The Center of Excellence for Children, Families and the Law
Course in Parenting Coordination: Working with High Conflict Families
Parents who are in chronic high conflict pose particular difficulties for the courts, the professionals who are involved with them, and their children. Increasingly, courts are appointing Parenting Coordinators to help reduce parental conflict and protect the children. MSPP and the Center of Excellence for Children, Families and the Law will offer the first Parenting Coordinator course for academic credit. This 28 hour training provides 2 academic credits or 28 Continuing Education credits and will examine the role and functions of the Parenting Coordinator and the interventions helpful to reduce conflict. The course is a blended learning format and spans 4 weeks of online coursework for 13 hours and 15 hours of on-site instruction over a weekend-in-residence.

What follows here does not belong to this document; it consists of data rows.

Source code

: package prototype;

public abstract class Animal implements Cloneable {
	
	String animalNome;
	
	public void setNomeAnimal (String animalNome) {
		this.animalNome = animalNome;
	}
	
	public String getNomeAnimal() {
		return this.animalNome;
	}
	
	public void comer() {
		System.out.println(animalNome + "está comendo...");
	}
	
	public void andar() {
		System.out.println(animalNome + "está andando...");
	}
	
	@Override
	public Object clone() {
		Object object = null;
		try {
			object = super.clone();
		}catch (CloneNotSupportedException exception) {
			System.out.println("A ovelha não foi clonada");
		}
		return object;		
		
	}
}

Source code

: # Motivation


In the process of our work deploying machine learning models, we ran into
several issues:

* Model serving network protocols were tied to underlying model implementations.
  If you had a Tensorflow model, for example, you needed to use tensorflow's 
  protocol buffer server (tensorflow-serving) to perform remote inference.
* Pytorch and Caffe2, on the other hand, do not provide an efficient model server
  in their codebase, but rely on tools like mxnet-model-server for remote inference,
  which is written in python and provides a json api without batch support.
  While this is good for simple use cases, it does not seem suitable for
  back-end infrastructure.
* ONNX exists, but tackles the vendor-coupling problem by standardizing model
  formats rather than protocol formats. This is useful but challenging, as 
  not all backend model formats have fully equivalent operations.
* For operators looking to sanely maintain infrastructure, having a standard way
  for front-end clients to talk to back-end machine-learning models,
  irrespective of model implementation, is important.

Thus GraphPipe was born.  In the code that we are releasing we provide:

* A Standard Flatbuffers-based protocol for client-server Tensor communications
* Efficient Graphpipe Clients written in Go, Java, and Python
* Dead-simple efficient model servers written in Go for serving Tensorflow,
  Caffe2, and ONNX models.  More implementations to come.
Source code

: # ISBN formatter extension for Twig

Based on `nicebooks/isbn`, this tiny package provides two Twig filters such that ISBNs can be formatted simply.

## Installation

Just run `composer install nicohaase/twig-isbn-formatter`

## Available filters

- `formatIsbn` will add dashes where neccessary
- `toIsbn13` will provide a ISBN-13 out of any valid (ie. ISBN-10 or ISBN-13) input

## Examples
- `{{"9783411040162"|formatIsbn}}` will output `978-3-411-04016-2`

Mental health practitioners, mediators, attorneys, and other professionals will have the opportunity to expand their practice and skills in this emerging area.
Participants in this intensive program will:
- Understand the psychological dynamics of high conflict families
- Examine parenting coordinator functions and practices
- Identify the qualifications and areas of knowledge needed to be a Parenting Coordinator
- Identify procedures for setting up and beginning cases
- Review, develop, and practice intervention strategies
- Identify techniques to help parents shift from a conflictual spousal relationship to a functional parenting relationship
- Identify ethical and legal challenges of Parenting Coordinators
- Review and practice specifics of writing agreements and drafting decisions
- Review when and how to include children
- Review the research to educate parents in the PC process
- Consider the role of the PC in situations such as domestic violence, abuse and neglect, mental illness and substance abuse and alienation
Applicants will demonstrate an interest in family forensics and may include mental health professionals, lawyers, probation officers, juvenile justice professionals, child welfare and protection professionals, and court service workers. Prerequisites include an advanced degree in mental health, law, or human services, certification or licensure in mental health, law, mediation, and experience working with high conflict families.
This course is the first offered in a four course series. Participants may choose to take all four courses to receive a Certificate in Child and Family Forensics. Participants may substitute one of the course offerings with an on-line course from the New York Law School. The Certificate in Child and Family Forensics provides students with a solid foundation in the concepts, theories and practices in child and family forensic mental health work and will help professionals hone their skills and increase their knowledge to prepare them for work as GALs, evaluators, or parenting coordinators.. Current courses include: , parenting coordination, divorce child custody, child maltreatment, and juvenile justice. These courses will review the law and systems, describe and practice protocols for evaluations, and review empirically based best practices and interventions through in-depth didactic instruction and opportunities for practice and consultation.